A 98 year old widow said to me recently,

“They were lovely at the hospice but they kept asking us questions we didn’t know the answers to. He was there to die we had expected them to know what that meant and how it should happen.”

“It takes community…”

By Dr Max Mackay-James 

I rarely make really important decisions on my own and without talking with somebody. I also know from experience that if I don’t discuss an important decision with anybody, it can often end up being a bad one, and there will be unforeseen consequences on myself and other people which I never thought of at the time. Like most people I like to talk over an important decision with people I care about and trust. I value listening to other people’s opinions and advice, and sometimes I discuss the options in detail so I can see what they look like. I especially like giving myself time to consider before I decide: after all most important decisions take time to ripen before they are ready!

“It takes community…”.

I heard this phrase in a Diealog peer support group as I was in not so long ago. Diealog programmes are run by the charity* I look after which works to grow community-centred caring networks, and the peer support groups involve local people who meet regularly to talk about all aspects of ageing and dying, and to support each other. The local people in a Diealog group can include family, friends, neighbours, and sometimes people who share a ‘special interest’ – for instance, perhaps some people in a patient group. The groups will nearly always include at least one person with a serious illness. The talk is open and honest, and we give each other permission to raise any topic we want to within ground-rules of confidentiality which have been agreed in advance, and some other guidelines for reflective practice and co-facilitation.

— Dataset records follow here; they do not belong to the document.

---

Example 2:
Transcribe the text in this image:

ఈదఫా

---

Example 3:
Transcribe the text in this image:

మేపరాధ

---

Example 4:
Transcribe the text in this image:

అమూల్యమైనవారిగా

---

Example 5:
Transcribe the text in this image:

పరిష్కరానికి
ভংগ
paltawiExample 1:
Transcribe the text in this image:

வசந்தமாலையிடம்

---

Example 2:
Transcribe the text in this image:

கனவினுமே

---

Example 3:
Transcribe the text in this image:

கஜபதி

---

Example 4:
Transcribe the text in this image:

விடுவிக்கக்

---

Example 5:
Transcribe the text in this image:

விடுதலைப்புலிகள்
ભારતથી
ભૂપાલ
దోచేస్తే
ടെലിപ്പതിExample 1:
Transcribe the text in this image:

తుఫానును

We quite often talk about our fears of losing control and our independence as we age and decline, and during the process of dying with a terminal illness. This will nearly take us into our concerns about not being in control or being involved in decision-making about our care and the place we want to be in and everything else we think we will want at the end of our lives. We worry about the frailty of age which we know is commonplace as we grow older, and especially about dementia and other forms of cognitive impairment which may very well make us unable to make decisions or perhaps even talk to people about the things that matter to us.

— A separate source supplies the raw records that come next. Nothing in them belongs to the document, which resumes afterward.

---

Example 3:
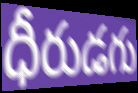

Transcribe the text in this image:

ధీరుడగు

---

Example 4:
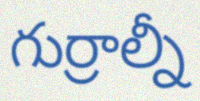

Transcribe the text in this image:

గుర్రాల్నీ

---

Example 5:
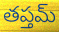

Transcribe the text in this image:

తప్తమ్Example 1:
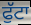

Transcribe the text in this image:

ਫੁੱਟਾ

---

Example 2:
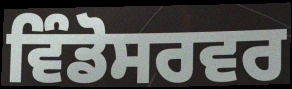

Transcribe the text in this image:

ਵਿੰਡੋਸਰਵਰ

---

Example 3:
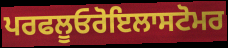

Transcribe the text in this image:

ਪਰਫਲੂਓਰੋਇਲਾਸਟੋਮਰ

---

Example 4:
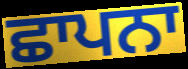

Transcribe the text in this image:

ਛਾਪਨਾ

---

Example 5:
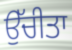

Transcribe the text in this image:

ਉੱਚੀਤਾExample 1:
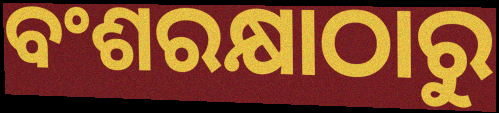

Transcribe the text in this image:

ବଂଶରକ୍ଷାଠାରୁ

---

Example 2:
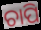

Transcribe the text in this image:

ଚାପି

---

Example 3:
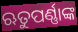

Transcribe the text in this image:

ଋତୁପର୍ଣ୍ଣାଙ୍କ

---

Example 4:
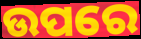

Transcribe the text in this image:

ଉପରେ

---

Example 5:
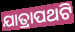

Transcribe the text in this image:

ଯାତ୍ରାପଥଟିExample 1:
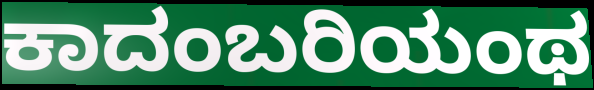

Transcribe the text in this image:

ಕಾದಂಬರಿಯಂಥ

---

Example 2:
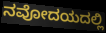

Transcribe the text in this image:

ನವೋದಯದಲ್ಲಿ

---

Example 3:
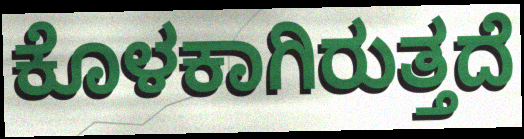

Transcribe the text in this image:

ಕೊಳಕಾಗಿರುತ್ತದೆ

“It takes community…”. The speaker was a younger member of our group.  I have seen the age range reported in the literature for similar to Diealog peer support groups as being between 7 and 95: the speaker in our group was not as young as 7 but she was under 50! There was quite a long silence in the group after she spoke. We had been talking about decision-making again, and this time we had run out of steam talking about how we thought would practically keep control and maintain the independence we said we wanted for our end of life decisions and living. We didn’t know the answer. Then she spoke.

In the silence I remember beginning to sense the quality of sadness I was feeling about the future loss of my powers transforming into a feeling of joy. The joy was simply arising in the awareness that this younger person had heard me along with all the others in the group, and she might be there one day in the future as part of my community to tell those caring for me what she had heard in this conversation. This transformation did not replace my not knowing the answer to how to be in control of decision-making, but it brought back a flow to the turbulence and added the possibility of creative effectiveness.

Yes, I thought, it takes community… my ageing and my dying, and decision-making is not something separate from other people. It belongs here too.